··· TEXTO
Marina Manda Lembranças Q ue bonita ficou Valentina na capa da revista Vogue! Que bonito ficou Manny como figura emblemática da linha de...
Marina Manda Lembranças
O gênero está deixando de ser uma obrigatoriedade de primeira opção. E devemos agradecer aos deuses por isso. Antes, os pais tinham que esperar até o nascimento para saber o gênero do filho. Agora é das primeiras coisas que sabem, mas estamos aprendendo que não é tão definitivo quanto parecia.
Vi um documentário sobre alfaiataria para trans. Nunca havia pensado nisso. Mas as mulheres que trocaram de sexo, certamente pensaram. Um terno concebido para corpo desde sempre masculino não lhes cai bem. Nem todas redesenham seu físico. Algumas mantêm os seios, os quadris são quase sempre mais pronunciados, há um certo volume posterior que levanta a aba do paletó. Um casal de dois homens, ou melhor, de um homem e uma fluida com experiência no assunto, abriu um atelier de alfaiataria especializada.
······
··· DADOS REGISTRADOS
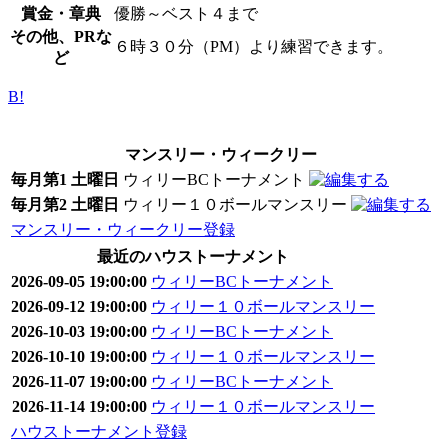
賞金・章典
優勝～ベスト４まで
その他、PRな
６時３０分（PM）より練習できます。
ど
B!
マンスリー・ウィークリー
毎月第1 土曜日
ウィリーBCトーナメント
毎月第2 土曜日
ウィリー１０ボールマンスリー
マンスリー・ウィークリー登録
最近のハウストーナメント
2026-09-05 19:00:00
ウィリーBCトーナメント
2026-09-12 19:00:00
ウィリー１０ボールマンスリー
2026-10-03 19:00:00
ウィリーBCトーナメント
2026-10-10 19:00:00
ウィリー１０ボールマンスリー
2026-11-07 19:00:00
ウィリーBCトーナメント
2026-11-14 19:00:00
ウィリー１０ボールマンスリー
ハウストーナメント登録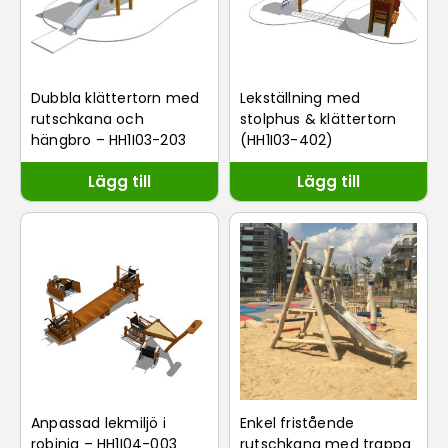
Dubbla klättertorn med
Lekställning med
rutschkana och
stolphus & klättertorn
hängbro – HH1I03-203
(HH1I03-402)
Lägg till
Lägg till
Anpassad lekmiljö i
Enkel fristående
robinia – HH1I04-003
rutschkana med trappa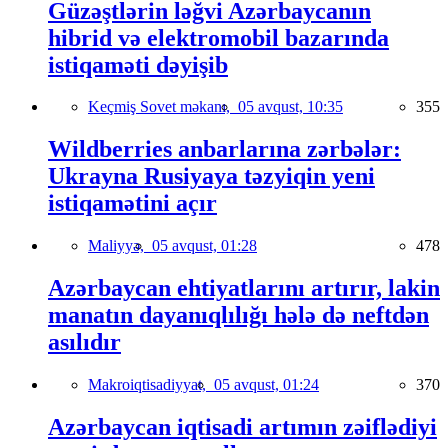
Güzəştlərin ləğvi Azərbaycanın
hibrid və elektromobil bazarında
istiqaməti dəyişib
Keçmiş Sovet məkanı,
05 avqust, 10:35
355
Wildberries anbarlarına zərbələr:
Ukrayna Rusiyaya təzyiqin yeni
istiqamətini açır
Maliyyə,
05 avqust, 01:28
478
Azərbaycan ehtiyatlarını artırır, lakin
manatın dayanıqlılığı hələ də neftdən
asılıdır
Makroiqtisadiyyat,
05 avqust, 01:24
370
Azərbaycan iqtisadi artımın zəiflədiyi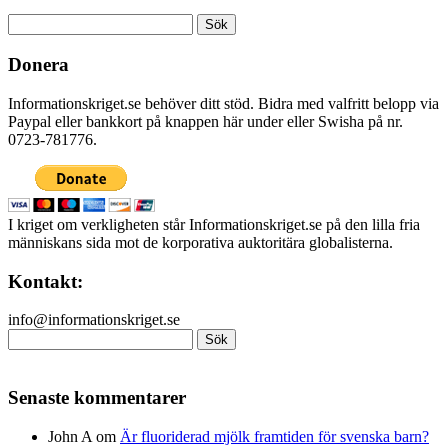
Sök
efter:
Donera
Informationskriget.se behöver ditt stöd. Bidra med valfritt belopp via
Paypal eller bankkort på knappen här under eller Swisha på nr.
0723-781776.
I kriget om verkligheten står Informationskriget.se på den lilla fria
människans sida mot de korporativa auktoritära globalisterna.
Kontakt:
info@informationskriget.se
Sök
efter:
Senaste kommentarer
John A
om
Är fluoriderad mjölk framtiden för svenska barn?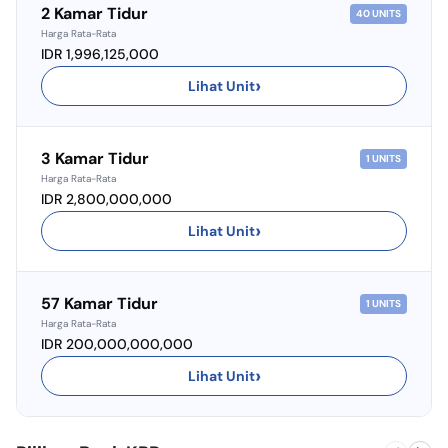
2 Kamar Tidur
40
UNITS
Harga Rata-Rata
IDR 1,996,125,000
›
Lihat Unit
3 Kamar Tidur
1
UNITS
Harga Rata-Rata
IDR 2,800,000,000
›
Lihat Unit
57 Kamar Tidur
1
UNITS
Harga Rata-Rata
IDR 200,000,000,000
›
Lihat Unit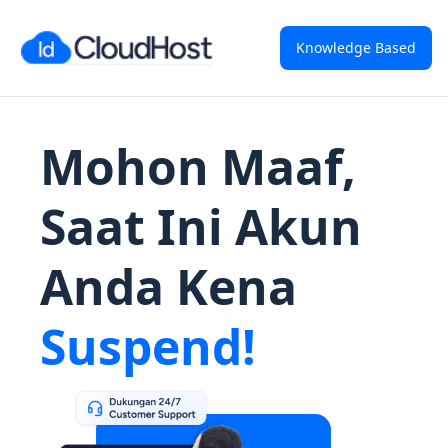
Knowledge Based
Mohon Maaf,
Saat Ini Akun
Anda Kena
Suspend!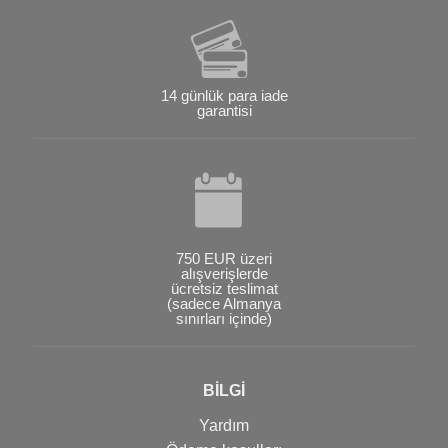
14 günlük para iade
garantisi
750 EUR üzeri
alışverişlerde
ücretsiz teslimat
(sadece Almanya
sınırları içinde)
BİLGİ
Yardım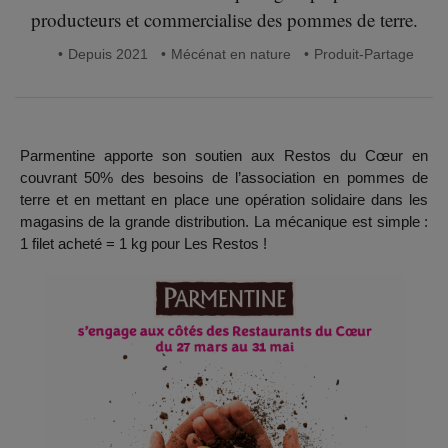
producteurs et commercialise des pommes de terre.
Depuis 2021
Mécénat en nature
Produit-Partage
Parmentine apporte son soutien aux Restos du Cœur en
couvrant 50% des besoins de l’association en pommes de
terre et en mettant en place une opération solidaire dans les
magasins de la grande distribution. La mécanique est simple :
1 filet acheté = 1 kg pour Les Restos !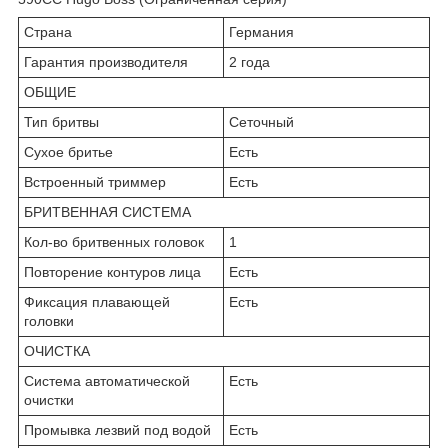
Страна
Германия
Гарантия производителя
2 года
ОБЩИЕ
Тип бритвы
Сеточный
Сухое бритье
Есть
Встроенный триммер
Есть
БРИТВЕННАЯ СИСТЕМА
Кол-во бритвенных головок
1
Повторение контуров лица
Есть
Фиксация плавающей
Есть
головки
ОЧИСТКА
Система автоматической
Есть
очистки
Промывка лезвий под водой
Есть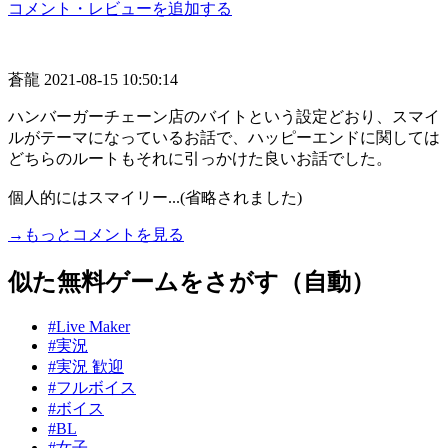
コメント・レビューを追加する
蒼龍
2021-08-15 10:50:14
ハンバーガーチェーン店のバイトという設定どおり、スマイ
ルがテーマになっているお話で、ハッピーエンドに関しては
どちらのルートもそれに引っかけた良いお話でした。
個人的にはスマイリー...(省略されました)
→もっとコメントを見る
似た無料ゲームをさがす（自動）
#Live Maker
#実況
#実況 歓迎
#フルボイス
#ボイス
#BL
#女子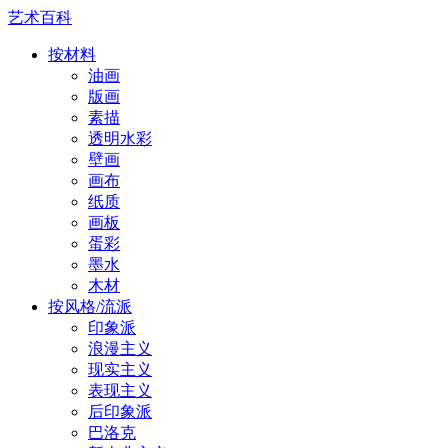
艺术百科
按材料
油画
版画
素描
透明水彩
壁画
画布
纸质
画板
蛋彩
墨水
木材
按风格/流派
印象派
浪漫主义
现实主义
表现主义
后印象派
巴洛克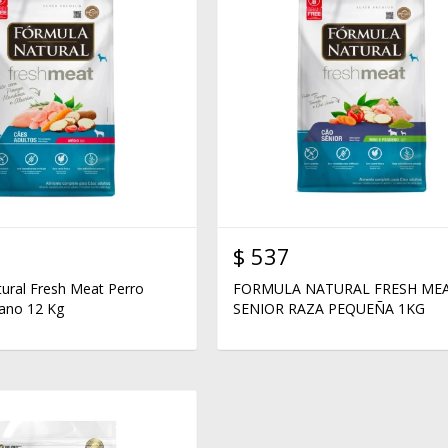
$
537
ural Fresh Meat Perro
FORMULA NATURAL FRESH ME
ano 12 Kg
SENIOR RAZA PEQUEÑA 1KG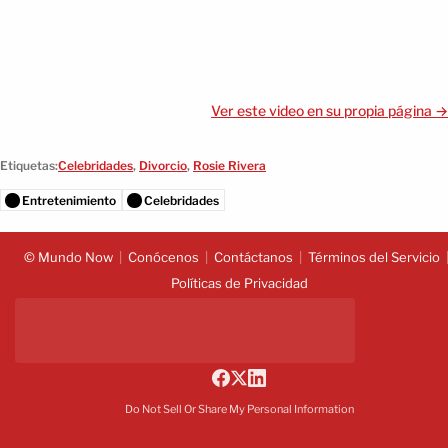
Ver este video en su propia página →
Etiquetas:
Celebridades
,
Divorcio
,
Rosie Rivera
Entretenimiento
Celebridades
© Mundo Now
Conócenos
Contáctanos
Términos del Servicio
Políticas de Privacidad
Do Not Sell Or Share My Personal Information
······
*TAREFA 1*
Responda às perguntas abaixo com base no texto sobre gênero e alfaiataria.
(a) Antes, até quando os pais tinham que esperar para saber o gênero do filho?
(b) Sobre que assunto era o documentário que a autora do texto viu?
(c) Quem abriu o atelier de alfaiataria especializada?
*TAREFA 2*
Continue o texto sobre gênero e alfaiataria a partir da última frase apresentada.

*RESPOSTA 1*
(a) Até o nascimento.
(b) Sobre alfaiataria para trans.
(c) Um casal formado por um homem e uma fluida com experiência no assunto.

*RESPOSTA 2*
Sempre, quando vejo referências a trans, penso na tenacidade e no sofrimento que foram necessários para chegar à conquista da própria identidade. O que o trans vive como a entrada em sua verdadeira pele, a sua primeiríssima verdade, é visto pelos outros como uma transformação, uma mudança. Uma das personagens do documentário, passando a gravata por baixo do colarinho da camisa, contava sua tortura de infância tendo que usar roupas de menina cheias de babados, e a necessidade de chantagens familiares para escolher sua própria roupa.
Manny, de uma família mórmon muito religiosa, foi obrigado a submeter-se a uma terapia para reversão da homossexualidade. Tinha 17 anos.
No tempo em que trabalhei como editora de comportamento da revista Nova recebia muitas cartas. As dos jovens homossexuais em busca da sua realidade eram sempre sofridas. A maioria passava por duas etapas igualmente difíceis, primeiro a aceitação de si, depois a comunicação e imposição aos demais.
Hoje Manny é maquiador, tem 3,2 milhões de seguidores na Instagram, e 2,3 milhões no seu canal no You-Tube , MannyMua.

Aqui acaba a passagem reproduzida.